TRAMA
In un’isola del Giappone, gli abitanti venerano gli dèi: sono convinti che la siccità e le sventure siano dovute ai peccati di un padre di famiglia che è andato a letto con la sorella. Da Tokyo, arriva un ingegnere alla ricerca di una falda acquifera.
RECENSIONI
Magnifica parabola ordita da Imamura insieme allo stesso sceneggiatore di Cronache Entomologiche del Giappone (Keiji Hasebe): su di un’isola immaginaria segnata da colori sanguigni, i due autori studiano l’essere umano nello scontro fra Superstizione Selvaggia e Finta Civilizzazione (che agli dèi irrazionali sostituisce il Dio-Denaro), stando, pur con tutta la feconda ambiguità che fa del cinema di Imamura un’esperienza sempre stimolante, dalla parte dei folli (la ragazza selvaggia) che vivono allo stato brado, contro le passeggere Regole umane, in armonia con i dettami della Natura, fonti di un desiderio sessuale primigenio, senza tabù, capaci di un’inimmaginabile fedeltà in Amore, quello verso l’uomo e verso la Terra (l’isola).

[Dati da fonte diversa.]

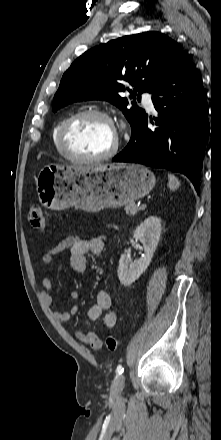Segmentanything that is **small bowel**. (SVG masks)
Returning a JSON list of instances; mask_svg holds the SVG:
<instances>
[{"mask_svg":"<svg viewBox=\"0 0 221 440\" xmlns=\"http://www.w3.org/2000/svg\"><path fill=\"white\" fill-rule=\"evenodd\" d=\"M70 248V266L77 273H83L87 268V254L89 252L94 255L101 256L105 251V239L102 237H94L91 239H85L76 235H67L55 246L54 248L46 251L42 256V264L49 266L52 264L55 255L60 252ZM53 284L48 275L42 278V290L41 294L48 306L53 305ZM71 299L77 300L79 298V293L73 291L71 293ZM111 296L109 292L105 289L99 291L96 297V302L92 305L87 313L86 319L88 321H97L101 319L102 324L107 328H113L117 322V315L111 310ZM78 311L77 306H72L68 311L55 312V318L60 322H67L70 318L75 315ZM77 339L89 345L93 349H99L102 347V341L95 330L89 332H77Z\"/></svg>","mask_w":221,"mask_h":440,"instance_id":"1","label":"small bowel"}]
</instances>
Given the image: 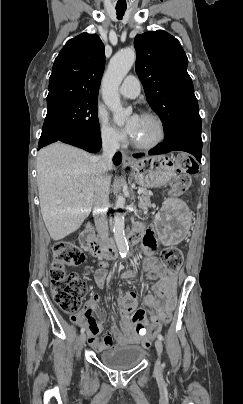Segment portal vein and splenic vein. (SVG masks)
Returning a JSON list of instances; mask_svg holds the SVG:
<instances>
[{"label": "portal vein and splenic vein", "instance_id": "portal-vein-and-splenic-vein-1", "mask_svg": "<svg viewBox=\"0 0 243 404\" xmlns=\"http://www.w3.org/2000/svg\"><path fill=\"white\" fill-rule=\"evenodd\" d=\"M144 188H139L138 194H143ZM80 198H83L84 194H79Z\"/></svg>", "mask_w": 243, "mask_h": 404}]
</instances>
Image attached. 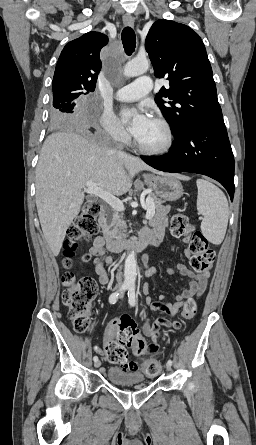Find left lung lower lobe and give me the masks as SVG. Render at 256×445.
I'll use <instances>...</instances> for the list:
<instances>
[{"label":"left lung lower lobe","instance_id":"1","mask_svg":"<svg viewBox=\"0 0 256 445\" xmlns=\"http://www.w3.org/2000/svg\"><path fill=\"white\" fill-rule=\"evenodd\" d=\"M170 151L162 156H140L164 172H192L219 181L234 196V156L224 122L191 121L177 133Z\"/></svg>","mask_w":256,"mask_h":445}]
</instances>
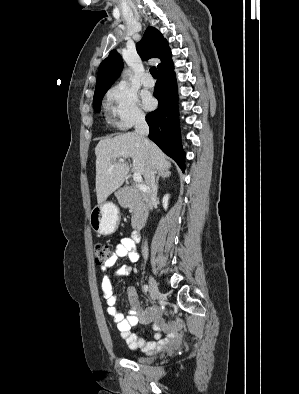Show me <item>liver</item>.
Listing matches in <instances>:
<instances>
[{
  "instance_id": "1",
  "label": "liver",
  "mask_w": 299,
  "mask_h": 394,
  "mask_svg": "<svg viewBox=\"0 0 299 394\" xmlns=\"http://www.w3.org/2000/svg\"><path fill=\"white\" fill-rule=\"evenodd\" d=\"M96 155V196L98 204L103 203L125 181L130 168L117 159L132 160V172L140 173L146 181L148 160L151 158L155 171L169 169L166 155L153 142L146 148L143 139L136 133L127 132L99 141Z\"/></svg>"
}]
</instances>
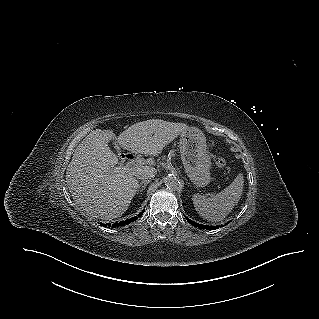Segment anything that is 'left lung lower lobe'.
I'll list each match as a JSON object with an SVG mask.
<instances>
[{"mask_svg":"<svg viewBox=\"0 0 319 319\" xmlns=\"http://www.w3.org/2000/svg\"><path fill=\"white\" fill-rule=\"evenodd\" d=\"M187 221H188L190 224H192L193 226L198 227V228H200V229L214 230V229L218 228V227H215V226H205V225H201V224L195 223L194 221H192V220H190V219H188V218H187Z\"/></svg>","mask_w":319,"mask_h":319,"instance_id":"1","label":"left lung lower lobe"}]
</instances>
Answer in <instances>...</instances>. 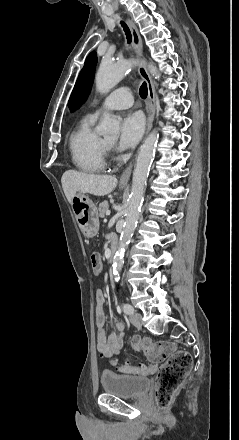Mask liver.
Returning <instances> with one entry per match:
<instances>
[{
	"label": "liver",
	"instance_id": "liver-1",
	"mask_svg": "<svg viewBox=\"0 0 239 440\" xmlns=\"http://www.w3.org/2000/svg\"><path fill=\"white\" fill-rule=\"evenodd\" d=\"M63 192L72 204L77 192H87L93 196H107L115 190L118 180L115 176H99V174H83L76 170H67L61 178Z\"/></svg>",
	"mask_w": 239,
	"mask_h": 440
}]
</instances>
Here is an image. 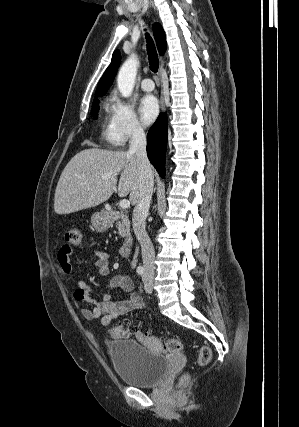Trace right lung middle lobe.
Listing matches in <instances>:
<instances>
[{
    "label": "right lung middle lobe",
    "instance_id": "right-lung-middle-lobe-1",
    "mask_svg": "<svg viewBox=\"0 0 299 427\" xmlns=\"http://www.w3.org/2000/svg\"><path fill=\"white\" fill-rule=\"evenodd\" d=\"M98 104H99L98 97L94 98L92 110H91L92 114H94V115H96V113L98 112V109H99Z\"/></svg>",
    "mask_w": 299,
    "mask_h": 427
}]
</instances>
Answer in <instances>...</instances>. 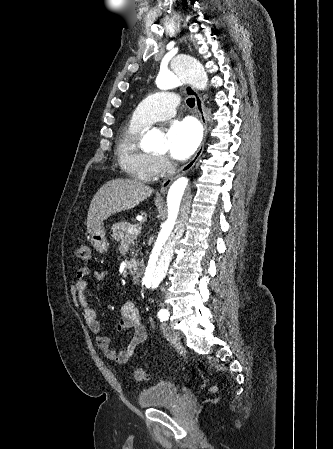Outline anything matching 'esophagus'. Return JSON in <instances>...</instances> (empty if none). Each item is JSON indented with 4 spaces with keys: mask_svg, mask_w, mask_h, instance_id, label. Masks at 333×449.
Instances as JSON below:
<instances>
[{
    "mask_svg": "<svg viewBox=\"0 0 333 449\" xmlns=\"http://www.w3.org/2000/svg\"><path fill=\"white\" fill-rule=\"evenodd\" d=\"M185 91L189 96H191L195 99L196 111H197V114H198V117H199L201 123L203 124L204 130H205V137H204V141L202 142V144L200 145V147L198 148V150L196 151V153L194 154L192 159L187 164H185L175 176L168 178L167 180H165L162 183V185L160 187V191L162 193H164L167 190V188L172 184V182L176 178L186 174L188 171H190L193 168V166L195 165V163L197 162V160L203 153L204 146H205L208 124H207V117H206V110H205L204 102H203L200 94L191 85H187L185 87Z\"/></svg>",
    "mask_w": 333,
    "mask_h": 449,
    "instance_id": "esophagus-1",
    "label": "esophagus"
}]
</instances>
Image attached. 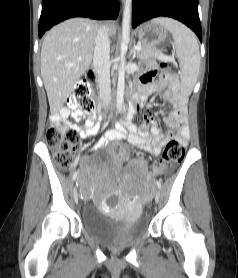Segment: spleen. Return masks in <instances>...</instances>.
Wrapping results in <instances>:
<instances>
[{
	"label": "spleen",
	"mask_w": 238,
	"mask_h": 278,
	"mask_svg": "<svg viewBox=\"0 0 238 278\" xmlns=\"http://www.w3.org/2000/svg\"><path fill=\"white\" fill-rule=\"evenodd\" d=\"M155 21L172 33L173 46L181 66L182 90L189 95L196 84L200 67L197 37L188 27L174 19L160 17Z\"/></svg>",
	"instance_id": "3e777b00"
}]
</instances>
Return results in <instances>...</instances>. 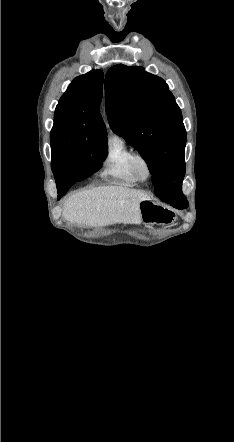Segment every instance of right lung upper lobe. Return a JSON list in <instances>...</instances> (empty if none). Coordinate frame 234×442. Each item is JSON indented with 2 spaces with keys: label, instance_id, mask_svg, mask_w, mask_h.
I'll return each mask as SVG.
<instances>
[{
  "label": "right lung upper lobe",
  "instance_id": "1",
  "mask_svg": "<svg viewBox=\"0 0 234 442\" xmlns=\"http://www.w3.org/2000/svg\"><path fill=\"white\" fill-rule=\"evenodd\" d=\"M103 72L92 70L76 77L55 109L54 122L71 124L85 136L106 138L99 113L102 98Z\"/></svg>",
  "mask_w": 234,
  "mask_h": 442
}]
</instances>
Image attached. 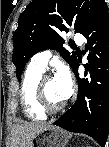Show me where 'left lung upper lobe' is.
<instances>
[{
	"instance_id": "1",
	"label": "left lung upper lobe",
	"mask_w": 109,
	"mask_h": 147,
	"mask_svg": "<svg viewBox=\"0 0 109 147\" xmlns=\"http://www.w3.org/2000/svg\"><path fill=\"white\" fill-rule=\"evenodd\" d=\"M104 0H34L20 15L18 28L13 36V62L19 79L27 61L37 52L58 50L64 60L74 69L77 64L75 54L69 53L62 44L61 31H69L73 26L81 33L90 22ZM90 84L99 86V75L90 77Z\"/></svg>"
}]
</instances>
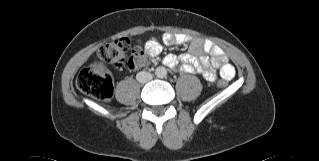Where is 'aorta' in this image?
I'll return each instance as SVG.
<instances>
[{
	"label": "aorta",
	"mask_w": 319,
	"mask_h": 161,
	"mask_svg": "<svg viewBox=\"0 0 319 161\" xmlns=\"http://www.w3.org/2000/svg\"><path fill=\"white\" fill-rule=\"evenodd\" d=\"M155 75L158 77V78H164L166 77L167 75V70L165 67L163 66H159L156 68L155 70Z\"/></svg>",
	"instance_id": "1"
}]
</instances>
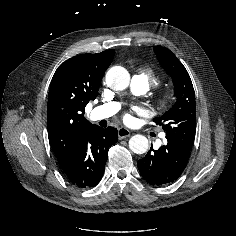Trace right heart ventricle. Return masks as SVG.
Segmentation results:
<instances>
[{
  "label": "right heart ventricle",
  "mask_w": 236,
  "mask_h": 236,
  "mask_svg": "<svg viewBox=\"0 0 236 236\" xmlns=\"http://www.w3.org/2000/svg\"><path fill=\"white\" fill-rule=\"evenodd\" d=\"M137 76L147 83L149 87L159 82V77L150 67L142 69Z\"/></svg>",
  "instance_id": "obj_1"
}]
</instances>
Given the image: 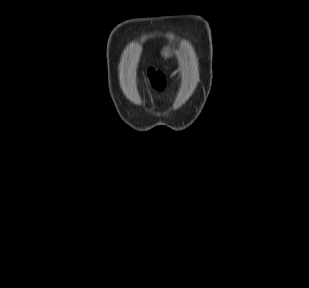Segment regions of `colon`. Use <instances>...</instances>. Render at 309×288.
I'll return each mask as SVG.
<instances>
[{
  "label": "colon",
  "instance_id": "1",
  "mask_svg": "<svg viewBox=\"0 0 309 288\" xmlns=\"http://www.w3.org/2000/svg\"><path fill=\"white\" fill-rule=\"evenodd\" d=\"M154 84H155L156 88L163 89L165 87L164 77L161 74H156Z\"/></svg>",
  "mask_w": 309,
  "mask_h": 288
}]
</instances>
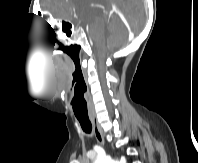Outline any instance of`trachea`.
<instances>
[{"mask_svg": "<svg viewBox=\"0 0 198 163\" xmlns=\"http://www.w3.org/2000/svg\"><path fill=\"white\" fill-rule=\"evenodd\" d=\"M80 105H82V104H80ZM76 117H77V119H78V121H79V123H80V125H81V127L83 129V131L85 133H91V131H92V124H91L89 118L88 117H79V116H76Z\"/></svg>", "mask_w": 198, "mask_h": 163, "instance_id": "obj_1", "label": "trachea"}]
</instances>
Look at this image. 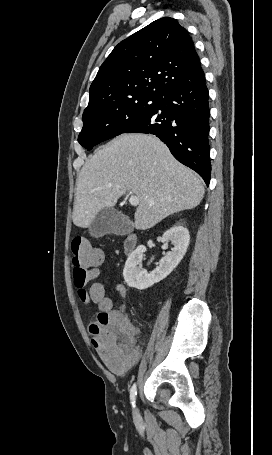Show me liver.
Wrapping results in <instances>:
<instances>
[{"instance_id":"obj_1","label":"liver","mask_w":272,"mask_h":455,"mask_svg":"<svg viewBox=\"0 0 272 455\" xmlns=\"http://www.w3.org/2000/svg\"><path fill=\"white\" fill-rule=\"evenodd\" d=\"M139 200L135 228H152L167 216L195 208L205 190L201 179L179 163L157 137L122 134L98 149L76 181L73 223L90 226L126 192Z\"/></svg>"}]
</instances>
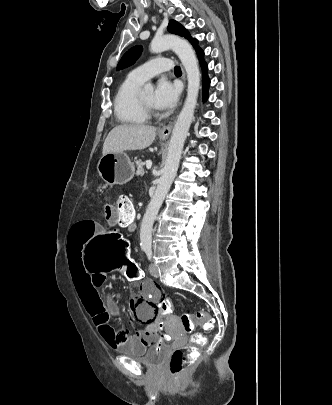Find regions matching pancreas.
<instances>
[{
	"mask_svg": "<svg viewBox=\"0 0 332 405\" xmlns=\"http://www.w3.org/2000/svg\"><path fill=\"white\" fill-rule=\"evenodd\" d=\"M136 166H137V171H136V175L138 177H142L145 174V170L143 168V166L145 165V163L141 160H136Z\"/></svg>",
	"mask_w": 332,
	"mask_h": 405,
	"instance_id": "1",
	"label": "pancreas"
}]
</instances>
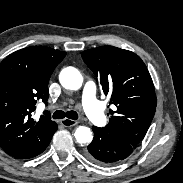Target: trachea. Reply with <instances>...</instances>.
I'll return each mask as SVG.
<instances>
[{"label":"trachea","instance_id":"obj_1","mask_svg":"<svg viewBox=\"0 0 183 183\" xmlns=\"http://www.w3.org/2000/svg\"><path fill=\"white\" fill-rule=\"evenodd\" d=\"M65 117L68 119L77 120L79 116H78L77 112H75V111L64 112L62 110H57L53 113L54 119H63Z\"/></svg>","mask_w":183,"mask_h":183}]
</instances>
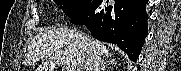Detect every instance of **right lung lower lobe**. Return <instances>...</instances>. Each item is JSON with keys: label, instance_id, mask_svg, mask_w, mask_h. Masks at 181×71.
<instances>
[{"label": "right lung lower lobe", "instance_id": "right-lung-lower-lobe-1", "mask_svg": "<svg viewBox=\"0 0 181 71\" xmlns=\"http://www.w3.org/2000/svg\"><path fill=\"white\" fill-rule=\"evenodd\" d=\"M98 0L96 5L71 22L85 25L95 39L116 44L137 61L148 33L146 3L148 0Z\"/></svg>", "mask_w": 181, "mask_h": 71}]
</instances>
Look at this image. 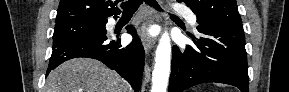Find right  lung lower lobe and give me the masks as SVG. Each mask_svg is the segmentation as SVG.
Instances as JSON below:
<instances>
[{
  "instance_id": "1",
  "label": "right lung lower lobe",
  "mask_w": 289,
  "mask_h": 92,
  "mask_svg": "<svg viewBox=\"0 0 289 92\" xmlns=\"http://www.w3.org/2000/svg\"><path fill=\"white\" fill-rule=\"evenodd\" d=\"M133 36L130 45L122 47L120 41H109L106 34L96 38H84L53 47L47 75L61 63L77 57H88L102 61L128 80L135 92L140 90L145 52L135 28L128 26ZM46 75V76H47Z\"/></svg>"
}]
</instances>
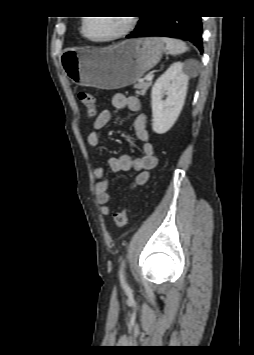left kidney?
Masks as SVG:
<instances>
[{
  "instance_id": "obj_1",
  "label": "left kidney",
  "mask_w": 254,
  "mask_h": 355,
  "mask_svg": "<svg viewBox=\"0 0 254 355\" xmlns=\"http://www.w3.org/2000/svg\"><path fill=\"white\" fill-rule=\"evenodd\" d=\"M188 75L184 63H173L155 82L151 92L152 129L164 134L174 125L184 105ZM164 95H167L163 100Z\"/></svg>"
}]
</instances>
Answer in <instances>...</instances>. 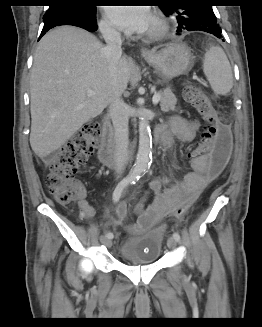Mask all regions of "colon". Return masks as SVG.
Listing matches in <instances>:
<instances>
[{
	"instance_id": "1",
	"label": "colon",
	"mask_w": 262,
	"mask_h": 327,
	"mask_svg": "<svg viewBox=\"0 0 262 327\" xmlns=\"http://www.w3.org/2000/svg\"><path fill=\"white\" fill-rule=\"evenodd\" d=\"M186 101L207 122L200 140L191 155H203L207 158L208 174L211 178L220 175L225 169L232 146V137L228 127L217 121L216 112L202 89L188 86L185 89ZM101 135L100 124L96 121L86 123L60 149L49 165L47 185L49 191L59 203H70L78 199L81 187L74 180L75 173L86 162ZM192 202H184L173 208L167 215L183 216ZM126 217V208L117 209V221L121 224Z\"/></svg>"
}]
</instances>
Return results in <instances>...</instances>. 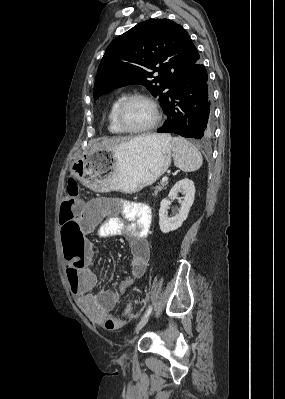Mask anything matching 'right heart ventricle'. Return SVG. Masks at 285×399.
<instances>
[{
    "instance_id": "1",
    "label": "right heart ventricle",
    "mask_w": 285,
    "mask_h": 399,
    "mask_svg": "<svg viewBox=\"0 0 285 399\" xmlns=\"http://www.w3.org/2000/svg\"><path fill=\"white\" fill-rule=\"evenodd\" d=\"M127 97L125 93L119 94L117 97H115L109 107L108 115H107V121H108V129L111 133L113 134H123L126 133L123 131L116 120V111L119 106V104Z\"/></svg>"
}]
</instances>
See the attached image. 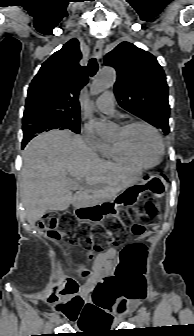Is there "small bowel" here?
I'll return each mask as SVG.
<instances>
[{
  "label": "small bowel",
  "mask_w": 194,
  "mask_h": 336,
  "mask_svg": "<svg viewBox=\"0 0 194 336\" xmlns=\"http://www.w3.org/2000/svg\"><path fill=\"white\" fill-rule=\"evenodd\" d=\"M121 251L112 247L97 255L93 261L92 274L80 287L79 293L84 297L85 308L78 319V326L83 329L88 323L108 322L114 318L113 309L121 289L114 283L115 269L120 261ZM144 266L140 270L143 273ZM142 289V283L137 281Z\"/></svg>",
  "instance_id": "1"
}]
</instances>
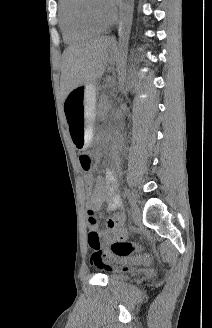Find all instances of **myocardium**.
I'll return each mask as SVG.
<instances>
[{
	"instance_id": "myocardium-1",
	"label": "myocardium",
	"mask_w": 212,
	"mask_h": 328,
	"mask_svg": "<svg viewBox=\"0 0 212 328\" xmlns=\"http://www.w3.org/2000/svg\"><path fill=\"white\" fill-rule=\"evenodd\" d=\"M77 7V16L80 22L92 29L102 31L109 28L116 20V11L114 10L111 18L106 22L98 21L91 13L89 4L91 0H79Z\"/></svg>"
}]
</instances>
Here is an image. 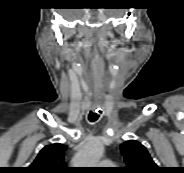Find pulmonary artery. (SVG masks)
I'll return each mask as SVG.
<instances>
[{"label": "pulmonary artery", "instance_id": "1", "mask_svg": "<svg viewBox=\"0 0 184 173\" xmlns=\"http://www.w3.org/2000/svg\"><path fill=\"white\" fill-rule=\"evenodd\" d=\"M101 164L103 166H111L113 163L111 161H109V160H105V161H102Z\"/></svg>", "mask_w": 184, "mask_h": 173}]
</instances>
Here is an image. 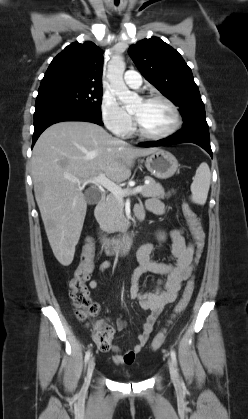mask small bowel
Here are the masks:
<instances>
[{
	"instance_id": "obj_1",
	"label": "small bowel",
	"mask_w": 248,
	"mask_h": 419,
	"mask_svg": "<svg viewBox=\"0 0 248 419\" xmlns=\"http://www.w3.org/2000/svg\"><path fill=\"white\" fill-rule=\"evenodd\" d=\"M145 208L156 215L165 213L164 204L156 198L149 199ZM170 237L171 247L165 260L153 259L157 251L151 243L141 245L137 251L136 258L139 266L133 271L131 276L129 297L136 301L143 310L150 313L143 324L142 332L137 336V342L130 350L123 352L112 341L106 345L98 346L100 352H113V362L117 365H131L134 363L136 355L141 352L147 343L163 307L176 300L183 282L192 276L196 263L194 245L185 240L183 230L180 228L173 229L170 232ZM111 267L112 262L105 260L98 266V272L102 274ZM147 274L162 276L164 279L158 280L151 291L142 292L139 283L142 277ZM89 287L91 289L97 288L98 280L91 279ZM125 326V321H117L119 330L125 328Z\"/></svg>"
}]
</instances>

La Superstizione può essere strumentalizzata, blocca la Vita contro ogni buon senso ma, dal canto suo, il Moderno scientifico, che nega altri Poteri da sé, ha una superbia che Imamura non mancherà di punire, anche perché ha perso il contatto con la sana insania (che, immancabilmente, conquisterà l’ingegnere protagonista). Il paradosso degli abitanti dell’isola è che sono stati tutti creati nell’incesto che, per tradizione, non tollerano: la mitologia su cui fondano la propria esistenza si confonde, per volere del regista, con le tracce delle loro esistenze, dimostrando la fondatezza delle proprie matrici. È il vissuto reale che mette in scena la mitologia o la mitologia che determina le direttrici dei vissuti? Le leggende nascono dai fatti e li generano.